Giants vs. Seahawks: 3 things to watch

Marshawn Lynch
Marshawn Lynch will be a tough tackle for the Giants on Sunday.
Credit: Getty Images

The Giants are in the midst of playing out the string, but promise to continue to play hard and for pride.

But for the visiting Seahawks (11-2), much more is at stake, as they’re currently the top seed in the conference and can lock up homefield advantage in the NFC with a victory.

Three things to watch for …

1. Strength vs. strength.

The Giants’ trio of wideouts of Victor Cruz, Hakeem Nicks and Rueben Randle will have its greatest test of the season going against the Seahawks’ “Legion of Boom” secondary. That unit, led by loquacious cornerback Richard Sherman, is arguably the most physical and talented in the league. The Giants’ wide receivers will literally be hard-pressed to make plays against the Seahawks, as they thrive on as much clutching, grabbing and rerouting as is allowed under league rules. The Seahawks are ranked first in the NFL in total defense (287.1 yards a game) and pass defense (175.6) and their 17 interceptions are tied for third in the league.

Seattle routinely plays eight men in the box, meaning their bump-and-run corners are often left on an island in man-to-man coverage. If Giants quarterback Eli Manning has time to throw, it’ll be interesting to see how much success Big Blue’s wideout corps can have.

Giants offensive coordinator Kevin Gilbride said his receivers have been itching for the chance to prove themselves all week.
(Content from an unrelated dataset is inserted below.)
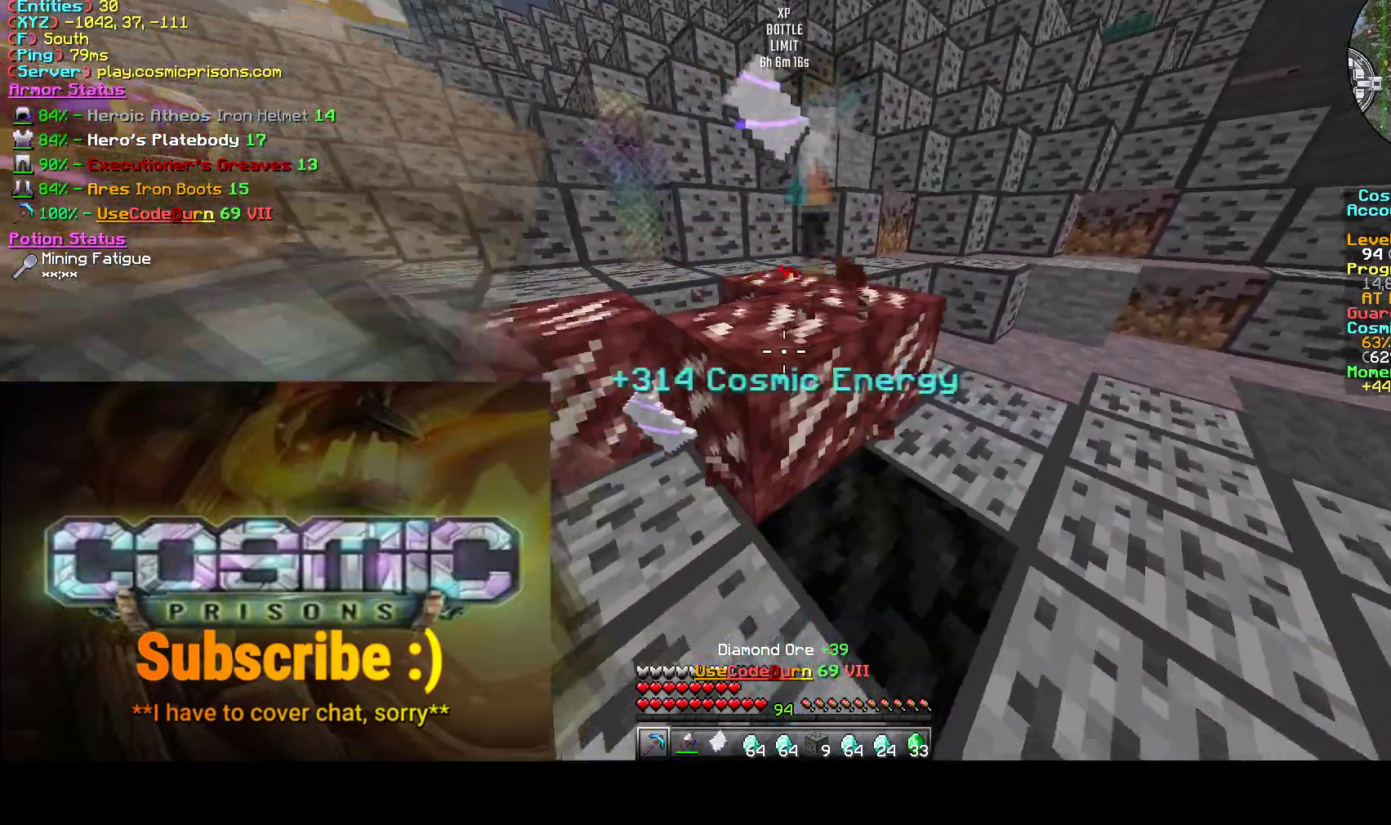
{"keys": ["d", "w"], "mouse": ["left"], "events": [[233, "d", "down"], [283, "s", "up"], [317, "a", "up"], [500, "w", "down"]]}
“It always gives you an opportunity to test yourself, see how you fare against one of the better teams in the league and certainly one of the better defenses in the league,” Gilbride said. “Some of the things they do should give us some chances. Our guys are always clamoring for one-on-one opportunities. You’re going to get more than your fair share of one-on-one opportunities to win against some pretty good coverage and guys that play very physical. You have to fight your way through the holds and continue to battle.”

2. Let them play?

The wideout-secondary battle may be the most intriguing story on Sunday, but another important sidebar to the game will be the tone set by the game officials. The Seahawks corners are widely known for their aggressive ways, including grabbing receivers’ jerseys and nudging guys off their routes, even after the legalized 5-yard limit. Last week’s loss to the 49ers drew the ire of Sherman, who before the game boasted they were going to manhandle the 49ers’ wideouts and “force the refs to call it.” But when Seattle’s defensive backs were repeatedly flagged for penalties, it was the Seahawk players who cried foul.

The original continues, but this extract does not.